All three of Richardson’s surgeries have been myomectomies to remove uterine fibroids – benign tumors that can seriously compromise health and quality of life, and produce side effects from anemia to infertility. Uterine fibroids affect nearly 80 percent of women, with black women affected disproportionately.
Richardson’s first surgery was in 1998, when she was a doctoral student at Duke University. Her second was in 2008, in the months before leaving her first job in the University of California system and beginning her position at Cornell.

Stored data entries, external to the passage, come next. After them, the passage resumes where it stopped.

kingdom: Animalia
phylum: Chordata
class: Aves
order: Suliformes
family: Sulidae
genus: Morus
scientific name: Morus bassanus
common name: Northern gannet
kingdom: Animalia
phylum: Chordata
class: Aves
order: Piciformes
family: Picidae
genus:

Her third surgery – in 2018, after months of trying to live with the fibroids through exercise and homeopathy – was the riskiest and most extensive.
Richardson prepared for the third surgery by scheduling it in Atlanta to be near her family; by having iron infusions weeks in advance; and by getting her finances in order in case “anything went wrong.” Her surgeon removed 74 fibroid tumors; Richardson was administered seven units of blood during and after the procedure.
Other complications after surgery included pain from the surgical incision, low blood pressure, an intestinal blockage and low potassium levels. “I had long days that went by fast to think about my situation,” she said.
Her strength came from what she had learned through her childhood experiences – first in an all-black Catholic elementary school that gave her a “profound sense of peace, happiness, lightness and harmony in the world,” and then as relatives fought battles with various kinds of cancer.
“I have remained hopeful about my own health struggle only because I have learned from those of my loved ones,” Richardson said. “By the time I was 13, I understood the importance of holding onto hope and of never giving up. … Even if an illness limits us, it never defines us.”
Richardson was inspired by her conversations with the hospital’s chaplain and developed “new levels of respect and admiration for those who work in the medical field.” She had time to think about what it meant to be human, to lose connection to civilian clothes, belongings and her cellphone – and to focus on recovery instead.
As she recovered, Richardson also felt grateful she was alive.
“I was ready to live my best life and to pursue my dreams with more passion and determination than ever before,” she said. “The experience deepened my faith and left me feeling even far more spiritual than before, with a deep desire to be a good steward of the life and time I have been left on Earth and to use it to make a difference.”
Today, Richardson lives her life with renewed hope.
“The truly important thing to remember,” she said, “is that every new day that dawns, every new week, every new year, promises possibility and invites us to start anew, to welcome the opportunity for revival, renewal and transformation in our lives, to live them to the fullest and to make the most of them.”